Having just gone through this myself six months ago I can commiserate with how your husband felt at this point in time, and I am sure there were many more sleepless nights there after.

Don't loose this image, or this negative, this is one image that both daddy and daughter will cherish for many years to come!


----------



## pbelarge (Apr 7, 2010)

LBPhotog said:


> Don't loose this image, or this negative, this is one image that both daddy and daughter will cherish for many years to come!


 

This is so true. 
I love looking over old photos. I made a slide show for my father's 80th B'day of all old shots that several people contributed. That was a lot of fun. Only, my aunts and others asked me to do the same for them....not!!!:mrgreen:


----------



## LaFoto (Apr 7, 2010)

What I forgot to say was: 17 years ago TODAY this photo was taken.
So what does that mean for that baby daughter? Hm? 
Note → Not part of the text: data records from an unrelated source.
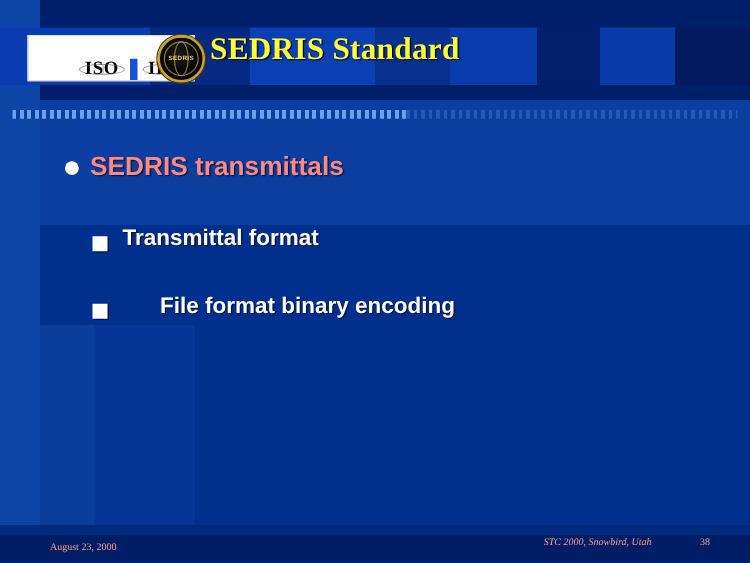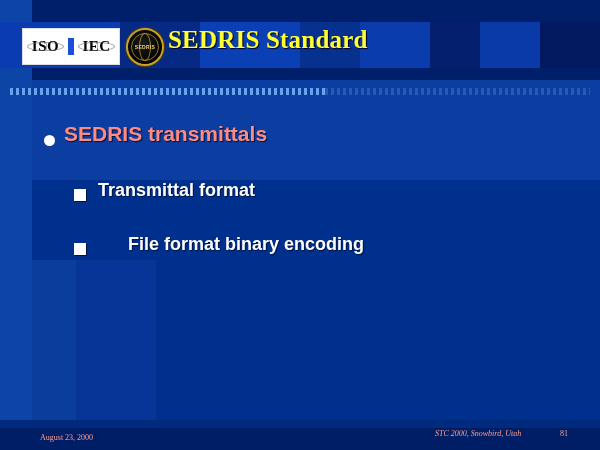--- a/index.html
+++ b/index.html
@@ -105,7 +105,8 @@
     background: #ffffff;
     border: 1px solid #dddddd;
     display: flex;
-    align-items: center;
+    align-items: flex-end;
+    padding-left: 36px;
   }
   .logo-cell {
     flex: 1;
Ah well, over here, there are only some 37 minutes of today left ... so it is practically over.


----------



## HoboSyke (Apr 24, 2010)

Happy bday!! Thx for sharing La Foto...


----------



## IgsEMT (Apr 24, 2010)

This is probably one of the BEST images I've even seen.
I always say that a picture should have a story to it and *you just told it* (w/o words  )
GREAT JOB!!!


----------



## &#1090;&#1085;&#275; E&#1080;D (Apr 26, 2010)

loving it very much!! what a cute baby~~and the papa!


----------



## kellythesnapper (May 17, 2010)

haha cute daddy and daughter!


----------